Resulta que cada cuatro años, cinco en este caso, ocurre un fenómeno sin igual. Parece que el tiempo se detiene y se entra en una especie de trance en el que el deporte se convierte para muchos en lo más importante. No hablo de fútbol, ni de baloncesto, tampoco se trata del tenis. Hablo del deporte en lo más amplio de su palabra. Si algo tienen los Juegos Olímpicos es que hacen que un asturiano viva con intensidad, como si se estuviese jugando casi su vida, la subida por una pared de un chaval extremeño de 18 años. Un joven cuya existencia desconocía hasta hace poco más de un mes. Es magia.

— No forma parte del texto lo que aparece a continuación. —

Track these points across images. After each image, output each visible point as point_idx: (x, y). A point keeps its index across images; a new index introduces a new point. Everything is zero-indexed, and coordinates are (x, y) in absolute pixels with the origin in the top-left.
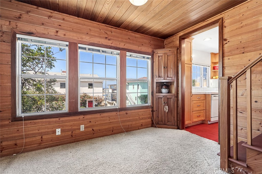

Pero no es solo eso. Por pequeños momentos, nos hacemos expertos en boxeo, sentimos que nos han robado, aunque el 99 % no tengamos ni idea de este deporte. Lo sentimos porque pierde el español y los que sí saben nos dicen que ha sido mejor. También nos decepcionamos cuando nos cuentan que uno de judo se lleva el oro casi seguro y ni siquiera se cuelga el bronce. Lo vemos combatir contra un tipo igual de grande esperando que haga un ippon, pero ¿qué es un ippon? Que toque con la espalda el suelo, te dice tu amigo que se ha hecho experto en cuestión de minutos porque ha visto un par de combates en las rondas clasificatorias. El mérito de ese amigo está en levantarse a las cuatro de la mañana para no perderse esa opción de medalla.
Lo dicho, magia. Pocas horas de sueño para luego ir a trabajar y estar pendiente de si se consiguen esos éxitos o no. Los días van pasando y no entiendes cómo se han escapado esas opciones de metal que te habían dicho que eran casi seguras. Miras el medallero y te da rabia que Italia, Alemania, Francia o Países Bajos vayan tan bien. ¿Cómo puede ser que haya tanta diferencia? Son los Juegos Olímpicos. Ese trance de dos semanas que los amantes del deporte disfrutan como niños. No ha acabado Tokio y ya estamos pensando en París.